His death took place at Roll's Park, Chigwell, on the 20th of February, 1830, at the age of seventy-one.
Sir Eliab Harvey married, May 15. 1784, Lady Louisa Nugent, younger daughter and coheir of Robert Earl Nugent, and aunt to the present Duke of Buckingham and Earl Nugent. His eldest son, Captain Harvey, was slain at the siege of Burgos in 1812; William, the younger, died soon after the completion of his twentyfirst year, in 1823. Six daughters survive, of whom the eldest was married, October 8. 1804, to William Lloyd, of Aston, in Shropshire, Esq.; Georgiana, the fourth, April 22. 1816, to John Drummond, jun. Esq. banker; and Emma, the second, February 16. 1830, only four days before her father's death, to Colonel William Cornwallis Eustace, C.B. On the 12th of August, 1830, another daughter, Eliza, was married to Thomas William, son of T. G. Bramston, of Skreens.
The remains of Sir Eliab were deposited, on the 27th of February, in the family mausoleum at Hempsted Church, where also repose those of his great relative, the celebrated Dr.

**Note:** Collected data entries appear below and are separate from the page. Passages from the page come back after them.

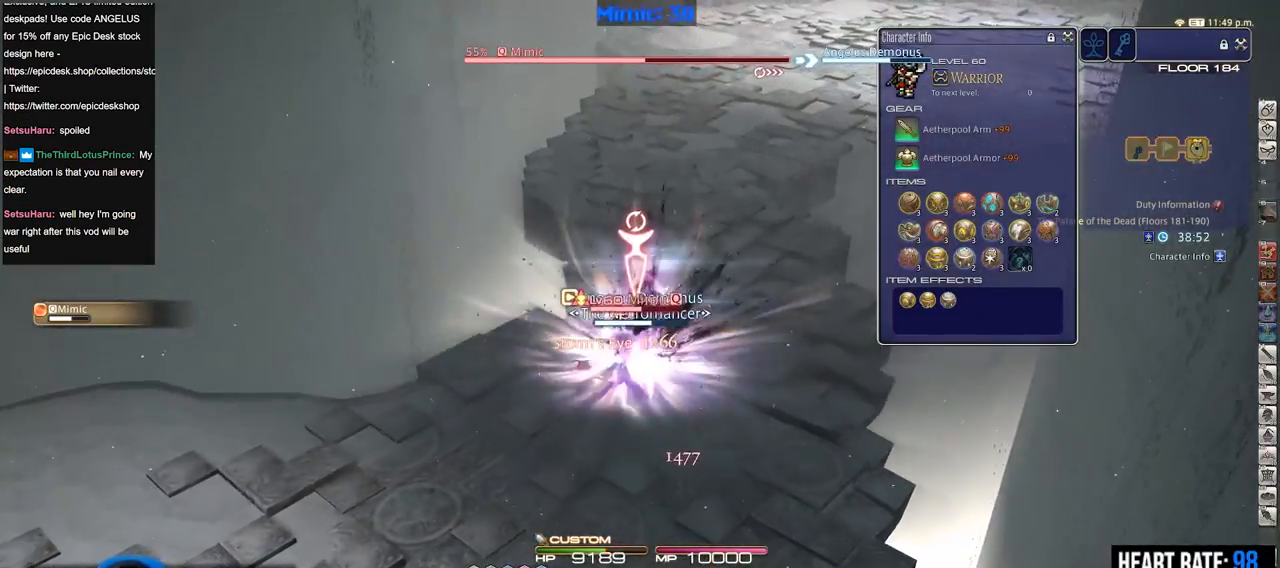
{"keys": ["w"], "events": [[150, "1", "down"], [233, "shift_r", "up"], [283, "1", "up"], [467, "w", "down"]]}
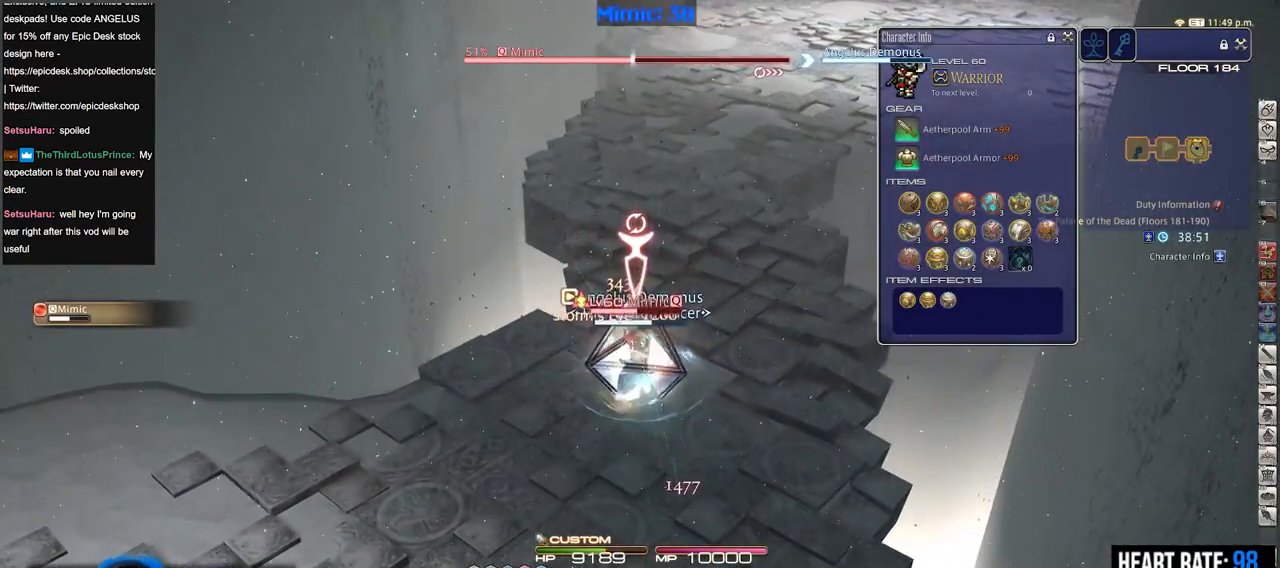
{"keys": ["d", "p"], "events": [[117, "p", "down"], [150, "d", "down"], [200, "p", "up"], [251, "1", "down"], [251, "p", "down"], [351, "p", "up"], [384, "1", "up"], [384, "p", "down"], [434, "w", "up"]]}
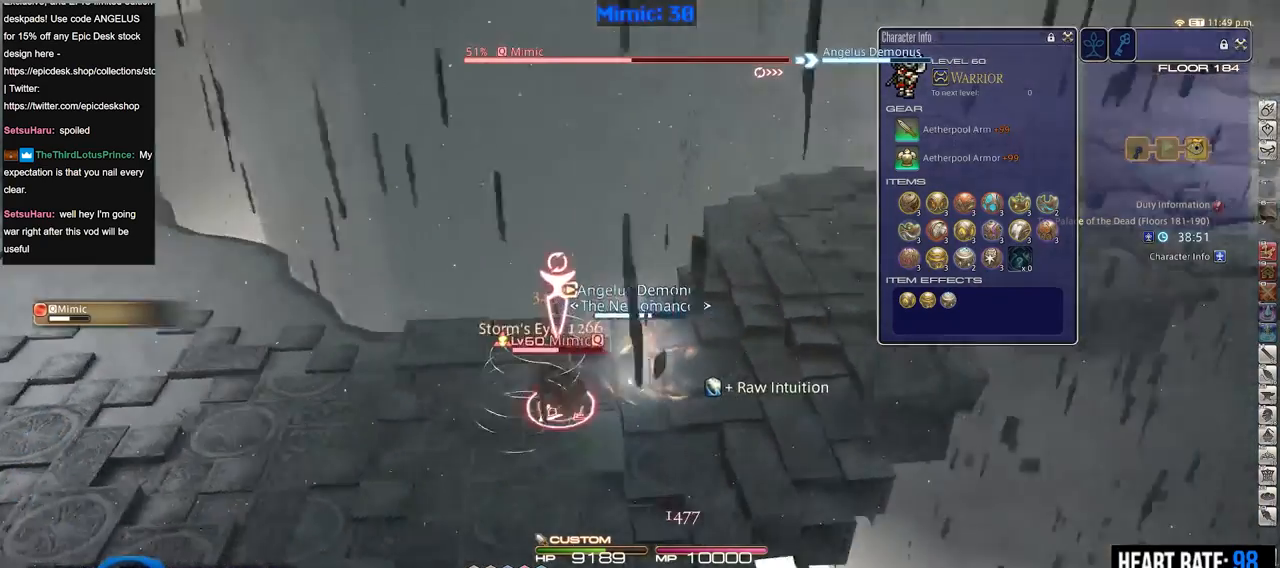
{"keys": ["d", "p"], "events": []}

William Harvey. A numerous tenantry, by whom he was most highly respected and beloved for his liberality, preceded the procession. The carriages of Viscount Maynard, the Lord Lieutenant of the county, and other neighbouring gentlemen, followed the corpse.
“ Marshall's Royal Naval Biography,” and “ The Gentleman's Magazine," have furnished the materials for the foregoing Memoir.